Press Release: Superior to be Acquired by a Group of Existing Term Loan Investors Committed to Its Long-Term Stability and Growth

Dow Jones
2025/07/08
SOUTHFIELD, Mich.--(BUSINESS WIRE)--July 08, 2025-- 
 
   Superior Industries International, Inc. ("Superior" or the "Company") 
(OTC Pink:SSUP) today announced it has entered into definitive 
agreements to be acquired by a group of its term loan investors (the 
"Investors"), including Oaktree Capital Management. As part of the 
transaction, the Investors will convert a significant portion of their 
term loans into equity which, alongside the extinguishment of the 
Company's preferred stock, will better position the business for 
long-term growth with customers and suppliers across the global wheel 
industry. 
 
 
   Under the terms of the transaction agreements, which have been approved 
by Superior's Board of Directors: 
 
   -- 

The acquisition will be implemented via a merger with an entity

      indirectly owned by the Investors. 
 
 
   -- 

The Investors will convert up to approximately $550 million of their

      term loan claims into 96.5% of the common equity of an indirect parent 
      company of the surviving entity (the "New Equity"). 
 
 
   -- 

The Company's existing revolving credit facility and factoring

      facilities will remain in place on their current terms or be refinanced 
      prior to the closing of the transaction. 
 
 
   -- 

Holders of the Company's common stock will receive, in the aggregate,

      approximately $3.1 million in cash, and the holder of the Company's 
      preferred stock will receive approximately $6.2 million in cash and an 
      aggregate of 3.5% of the New Equity. 
 
 
   -- 

Company stockholders representing approximately 40% of the Company's

      voting power have entered into voting and support agreements to approve 
      the transaction. 
 
 
 
   As a result of the transaction, funded debt will be reduced by nearly 
90% from approximately $982 million (inclusive of the preferred stock)
+-------+
Stated goal 1
Write out the stretch of the press release from "The Company's existing" through "of the transaction.", replacing "refinanced" with "extended".

Collected data
+-------+
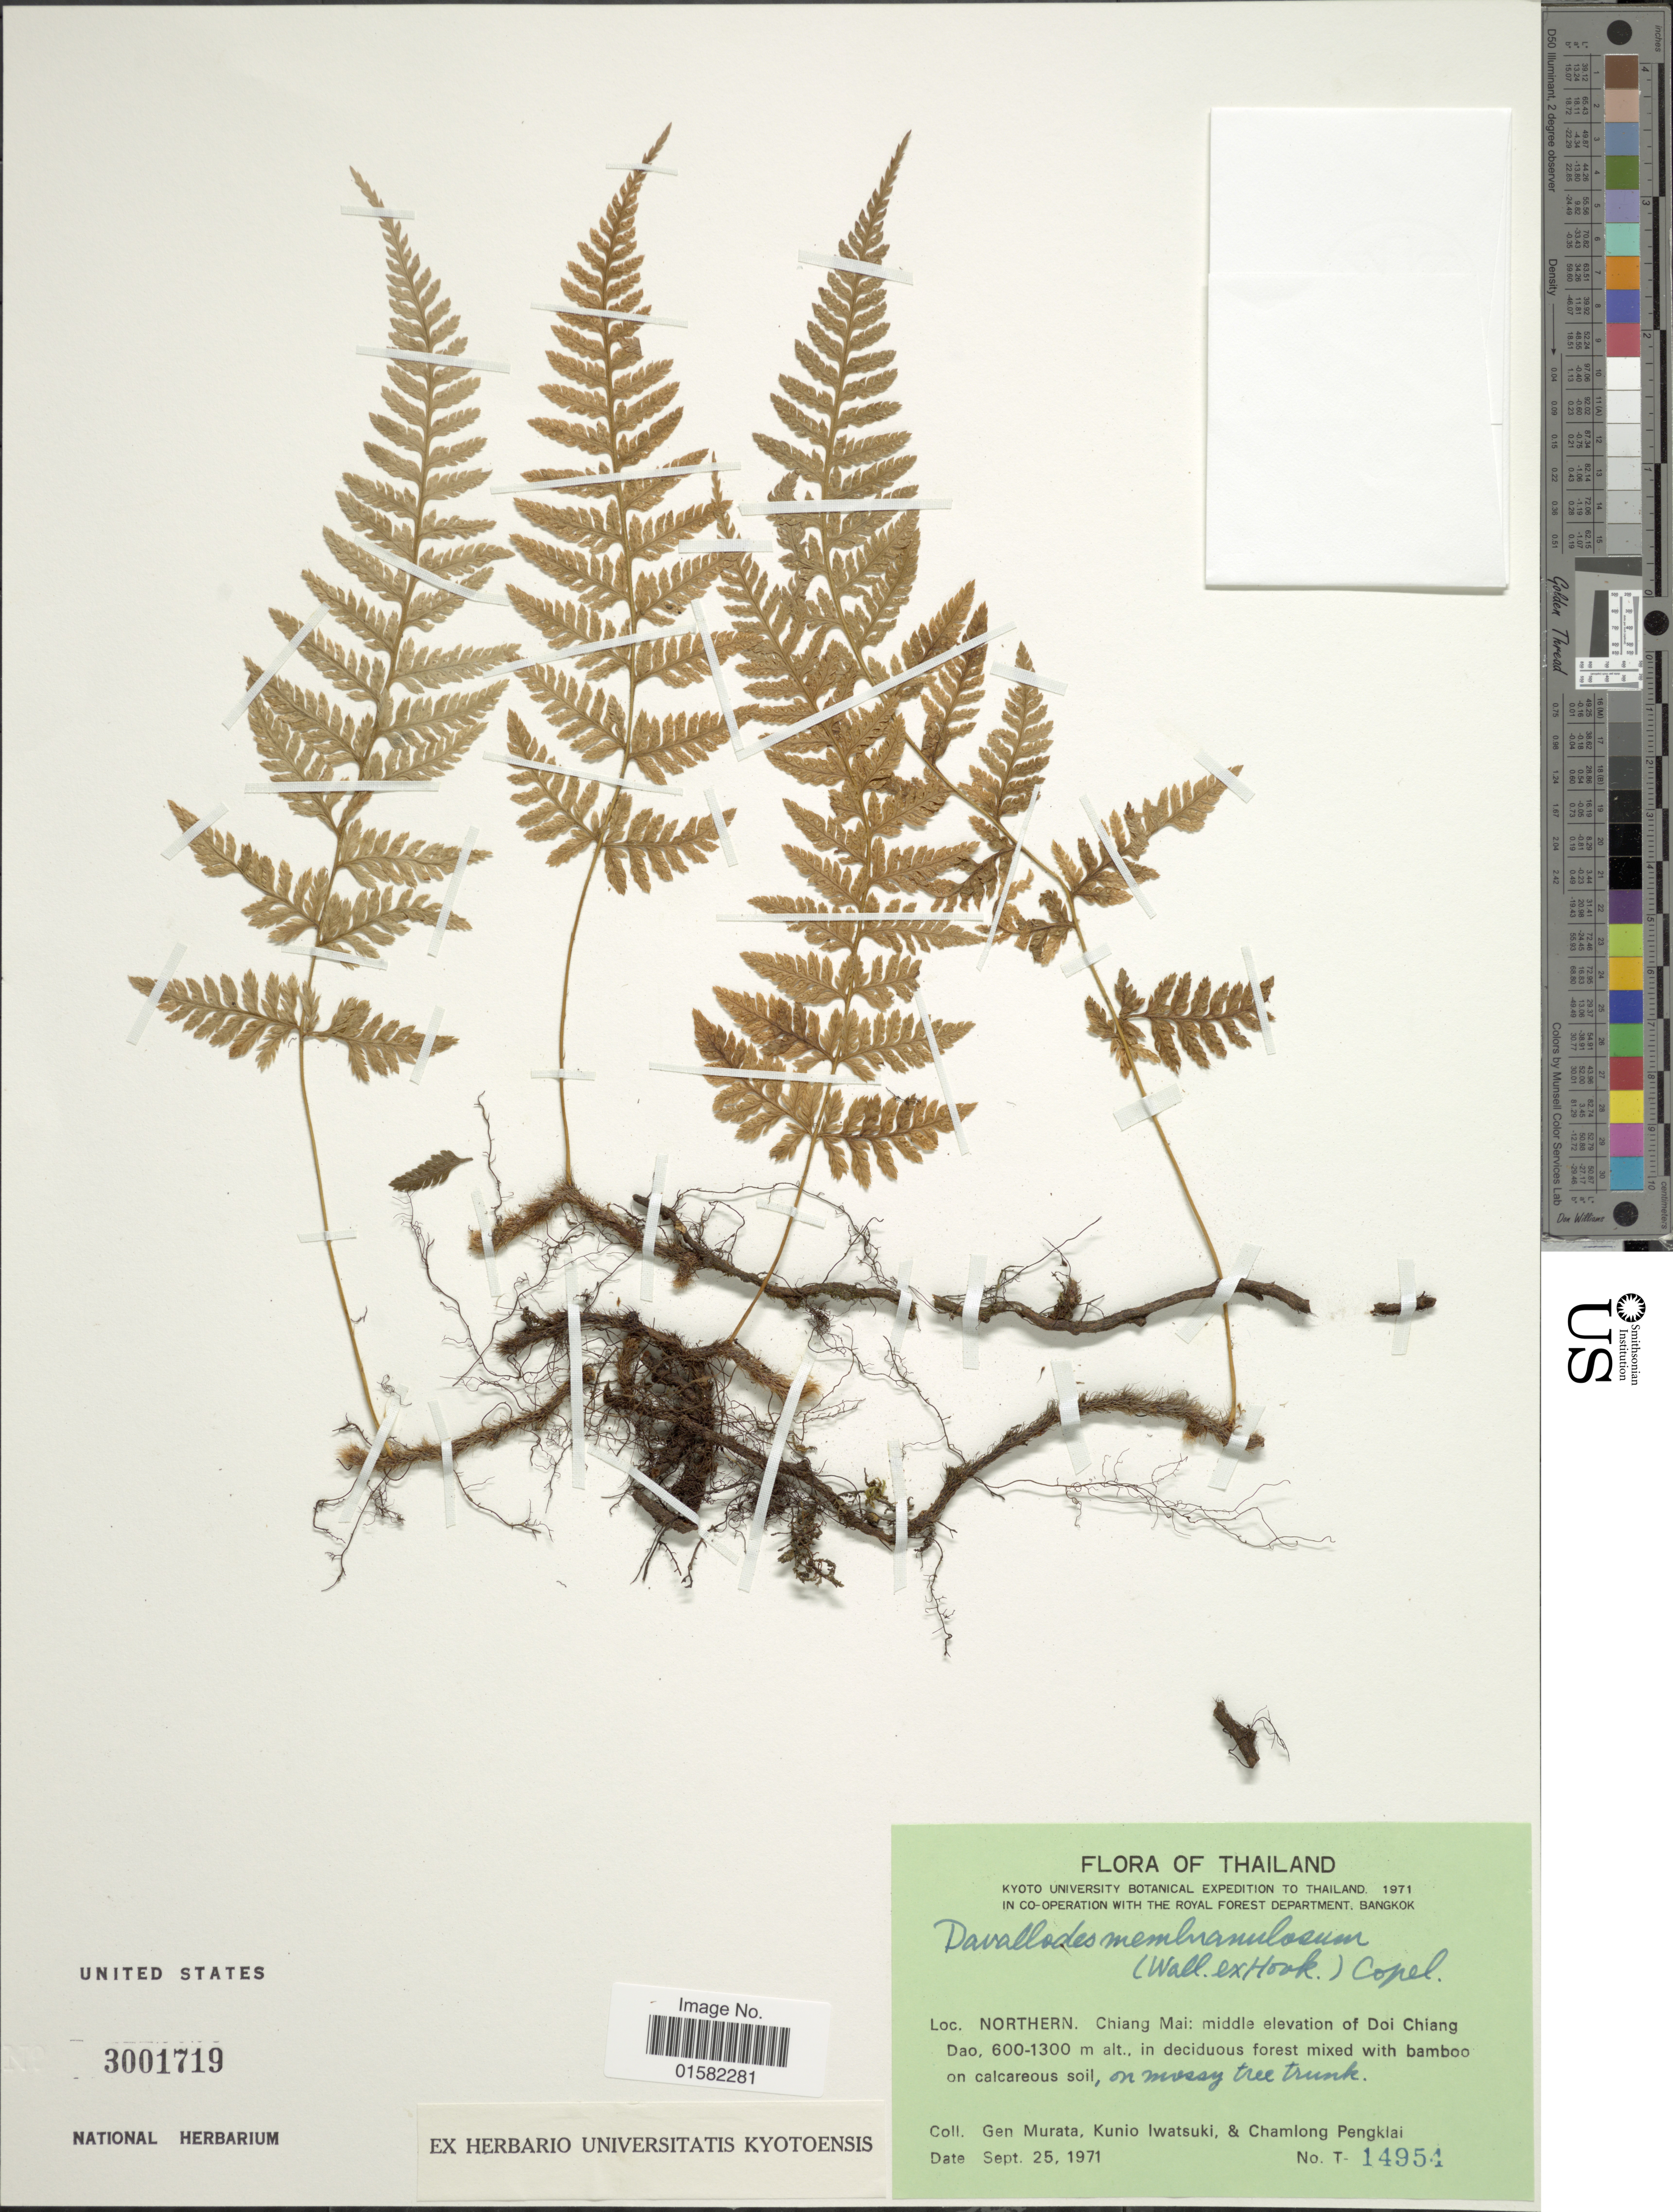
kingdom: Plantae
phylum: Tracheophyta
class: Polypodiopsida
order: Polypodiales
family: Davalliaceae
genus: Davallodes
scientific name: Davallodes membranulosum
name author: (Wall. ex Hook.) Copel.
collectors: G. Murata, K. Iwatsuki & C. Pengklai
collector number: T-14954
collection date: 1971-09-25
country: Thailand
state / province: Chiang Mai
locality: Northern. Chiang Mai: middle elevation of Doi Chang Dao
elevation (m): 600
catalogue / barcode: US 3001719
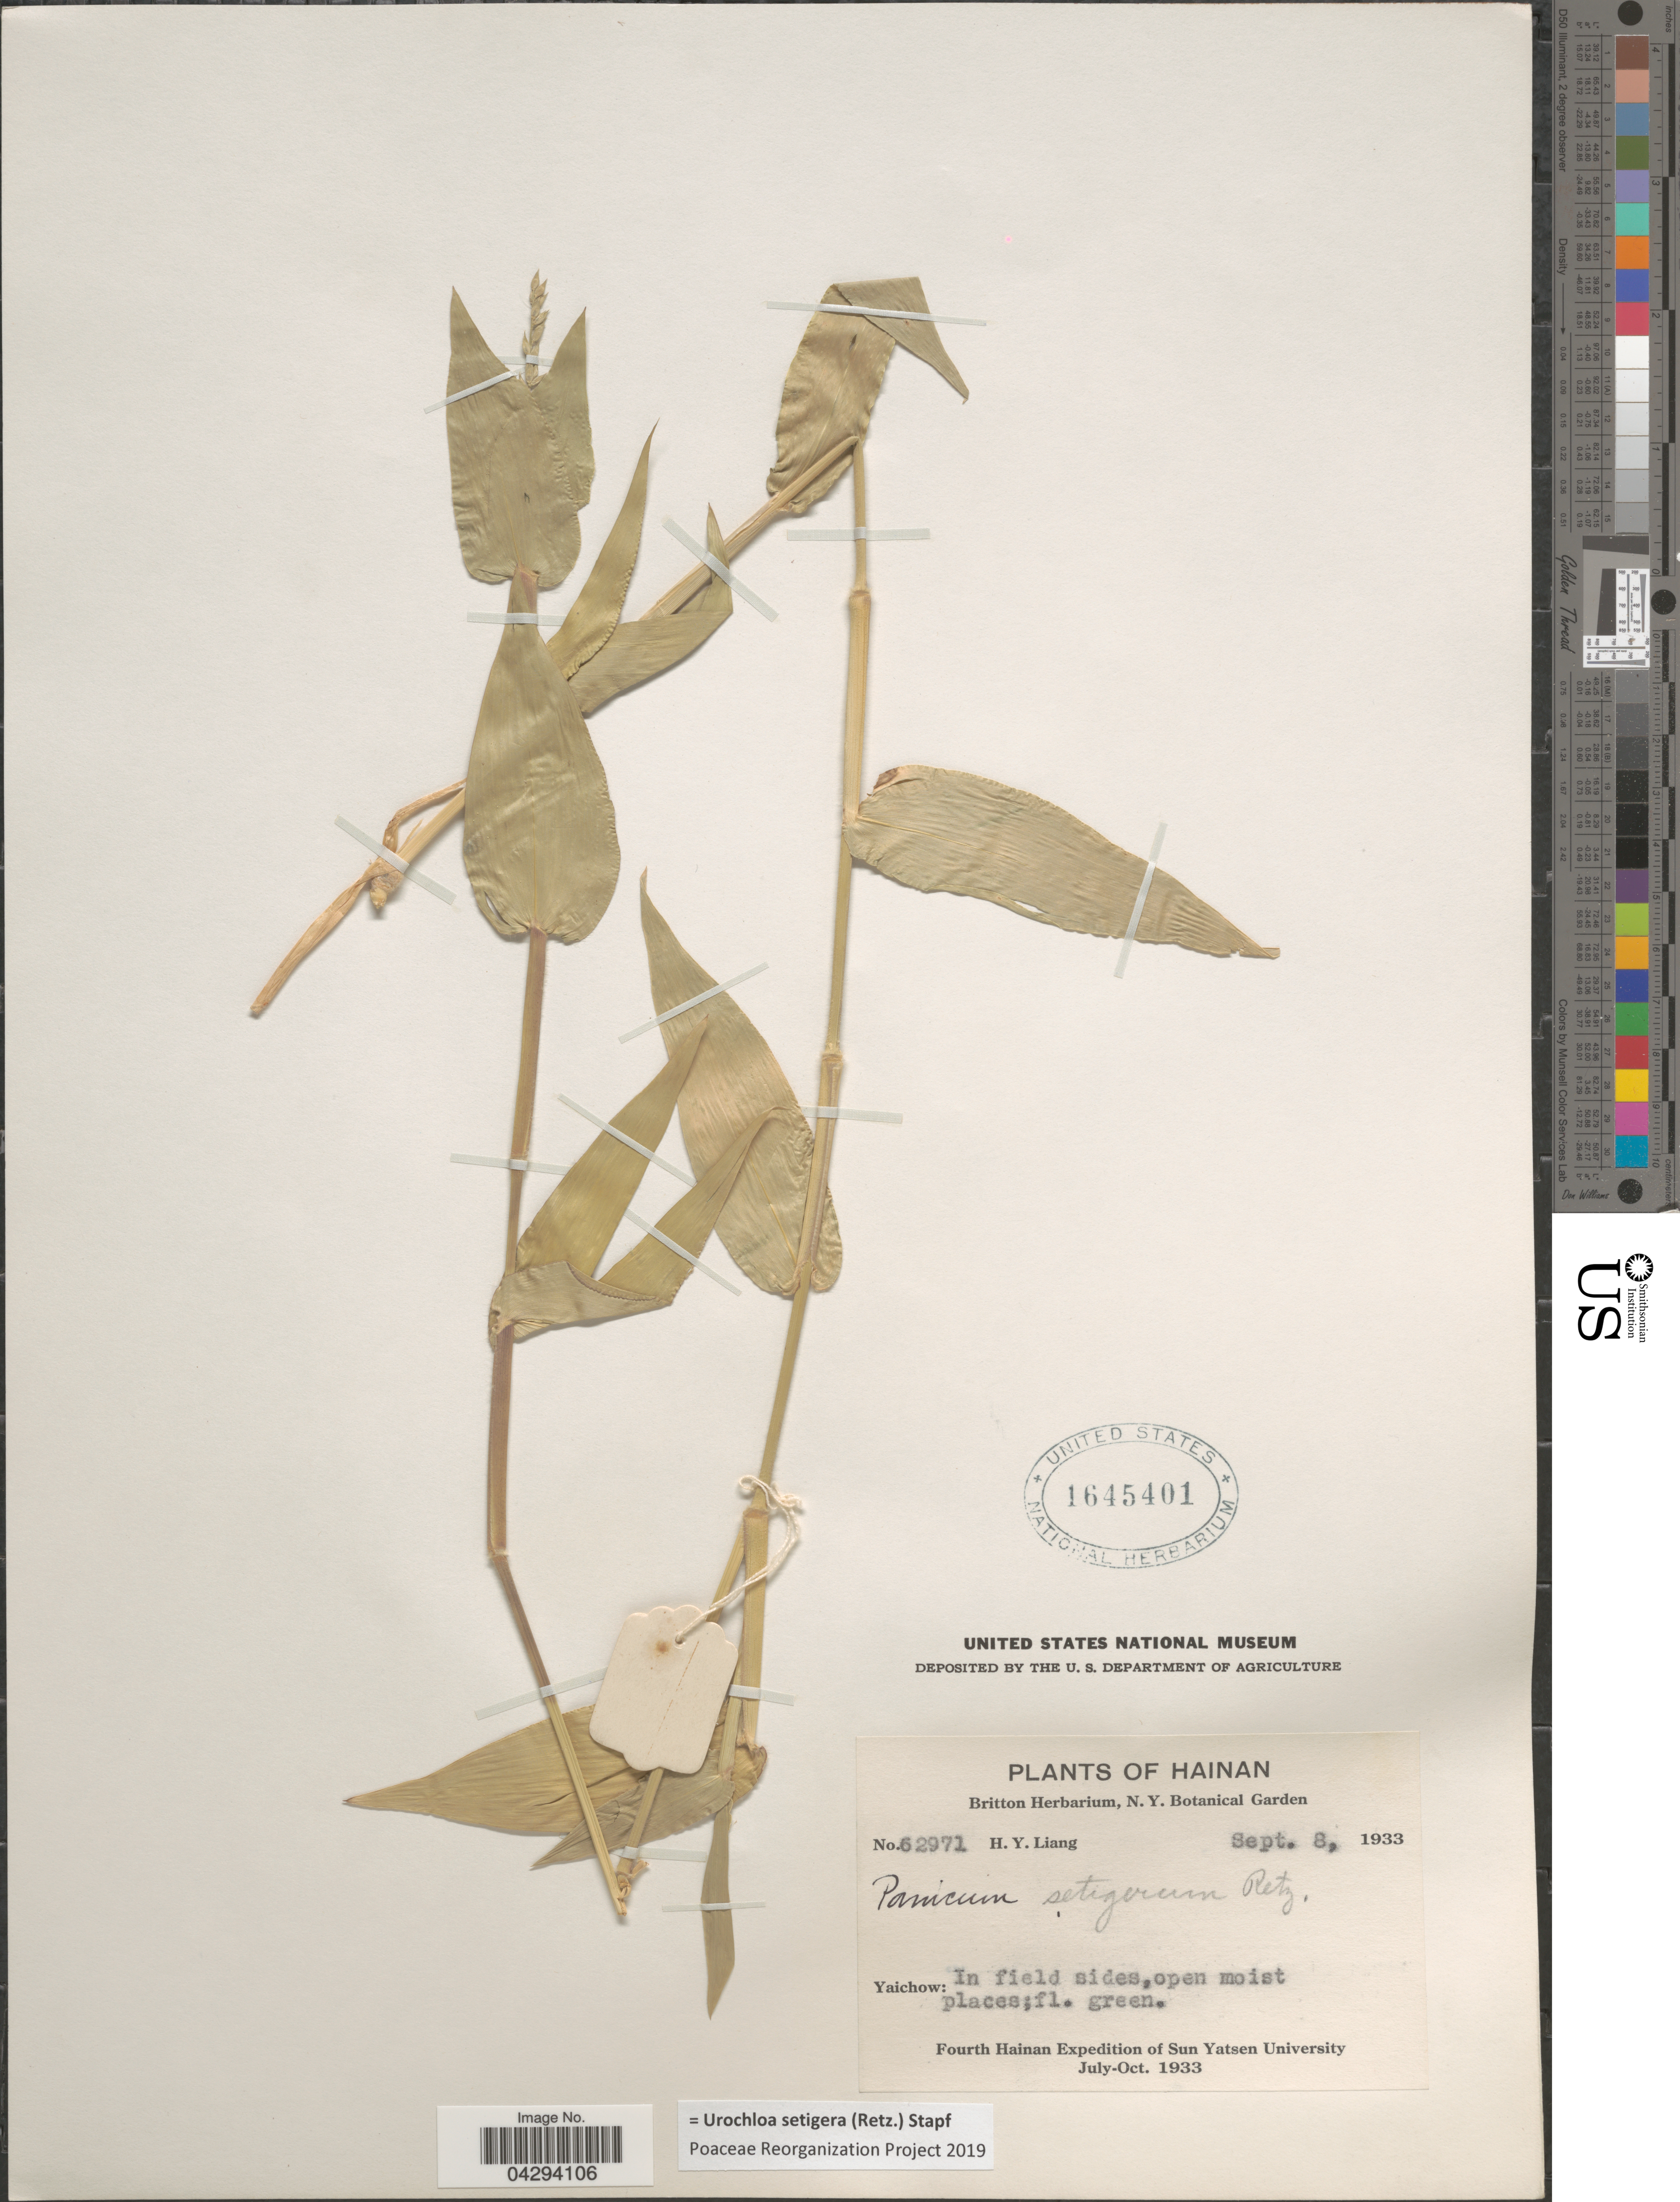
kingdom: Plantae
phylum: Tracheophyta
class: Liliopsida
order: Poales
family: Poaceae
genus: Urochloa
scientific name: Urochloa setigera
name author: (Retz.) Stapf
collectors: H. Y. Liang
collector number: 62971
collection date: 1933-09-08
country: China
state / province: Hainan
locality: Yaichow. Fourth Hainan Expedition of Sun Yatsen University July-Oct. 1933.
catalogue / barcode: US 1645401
+-------+
Stated goal 2
Give the stretch of the plant specimen entries from their start through the line containing "country: Thailand" as a Markdown table with the columns Row and Text. Put a row number and one line per row, skip blank lines, and leave the pictures out.

Finished answer 1
The Company's existing revolving credit facility and factoring

      facilities will remain in place on their current terms or be extended 
      prior to the closing of the transaction.

Finished answer 2
| Row | Text |
|---|---|
| 1 | kingdom: Plantae |
| 2 | phylum: Tracheophyta |
| 3 | class: Polypodiopsida |
| 4 | order: Polypodiales |
| 5 | family: Davalliaceae |
| 6 | genus: Davallodes |
| 7 | scientific name: Davallodes membranulosum |
| 8 | name author: (Wall. ex Hook.) Copel. |
| 9 | collectors: G. Murata, K. Iwatsuki & C. Pengklai |
| 10 | collector number: T-14954 |
| 11 | collection date: 1971-09-25 |
| 12 | country: Thailand |